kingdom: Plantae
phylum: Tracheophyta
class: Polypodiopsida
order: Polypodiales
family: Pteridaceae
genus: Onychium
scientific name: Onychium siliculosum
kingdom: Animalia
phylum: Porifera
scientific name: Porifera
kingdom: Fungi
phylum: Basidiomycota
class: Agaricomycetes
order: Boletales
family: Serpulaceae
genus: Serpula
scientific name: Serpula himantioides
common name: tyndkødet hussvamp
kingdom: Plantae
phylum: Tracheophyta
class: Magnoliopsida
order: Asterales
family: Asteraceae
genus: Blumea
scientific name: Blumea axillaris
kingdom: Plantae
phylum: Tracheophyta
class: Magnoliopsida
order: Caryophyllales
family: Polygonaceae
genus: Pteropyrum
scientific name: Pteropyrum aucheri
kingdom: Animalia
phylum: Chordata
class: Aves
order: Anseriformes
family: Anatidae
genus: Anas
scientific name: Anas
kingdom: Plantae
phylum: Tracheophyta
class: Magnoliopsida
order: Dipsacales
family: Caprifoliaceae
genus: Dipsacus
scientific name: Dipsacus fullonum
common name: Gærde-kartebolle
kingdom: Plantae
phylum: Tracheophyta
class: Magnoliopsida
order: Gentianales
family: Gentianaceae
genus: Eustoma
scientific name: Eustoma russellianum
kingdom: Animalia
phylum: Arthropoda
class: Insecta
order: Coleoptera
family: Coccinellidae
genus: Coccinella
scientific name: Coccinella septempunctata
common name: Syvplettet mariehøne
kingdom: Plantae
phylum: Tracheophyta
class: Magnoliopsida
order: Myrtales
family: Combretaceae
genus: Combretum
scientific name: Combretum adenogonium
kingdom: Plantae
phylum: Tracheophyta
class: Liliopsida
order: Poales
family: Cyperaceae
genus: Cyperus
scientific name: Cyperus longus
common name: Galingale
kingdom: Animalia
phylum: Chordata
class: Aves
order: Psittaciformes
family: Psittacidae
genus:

_Exercise aim_:
Copy the full listing above line by line, keeping every word, spelling and letter case unchanged.

_Exercise result_:
kingdom: Plantae
phylum: Tracheophyta
class: Polypodiopsida
order: Polypodiales
family: Pteridaceae
genus: Onychium
scientific name: Onychium siliculosum
kingdom: Animalia
phylum: Porifera
scientific name: Porifera
kingdom: Fungi
phylum: Basidiomycota
class: Agaricomycetes
order: Boletales
family: Serpulaceae
genus: Serpula
scientific name: Serpula himantioides
common name: tyndkødet hussvamp
kingdom: Plantae
phylum: Tracheophyta
class: Magnoliopsida
order: Asterales
family: Asteraceae
genus: Blumea
scientific name: Blumea axillaris
kingdom: Plantae
phylum: Tracheophyta
class: Magnoliopsida
order: Caryophyllales
family: Polygonaceae
genus: Pteropyrum
scientific name: Pteropyrum aucheri
kingdom: Animalia
phylum: Chordata
class: Aves
order: Anseriformes
family: Anatidae
genus: Anas
scientific name: Anas
kingdom: Plantae
phylum: Tracheophyta
class: Magnoliopsida
order: Dipsacales
family: Caprifoliaceae
genus: Dipsacus
scientific name: Dipsacus fullonum
common name: Gærde-kartebolle
kingdom: Plantae
phylum: Tracheophyta
class: Magnoliopsida
order: Gentianales
family: Gentianaceae
genus: Eustoma
scientific name: Eustoma russellianum
kingdom: Animalia
phylum: Arthropoda
class: Insecta
order: Coleoptera
family: Coccinellidae
genus: Coccinella
scientific name: Coccinella septempunctata
common name: Syvplettet mariehøne
kingdom: Plantae
phylum: Tracheophyta
class: Magnoliopsida
order: Myrtales
family: Combretaceae
genus: Combretum
scientific name: Combretum adenogonium
kingdom: Plantae
phylum: Tracheophyta
class: Liliopsida
order: Poales
family: Cyperaceae
genus: Cyperus
scientific name: Cyperus longus
common name: Galingale
kingdom: Animalia
phylum: Chordata
class: Aves
order: Psittaciformes
family: Psittacidae
genus:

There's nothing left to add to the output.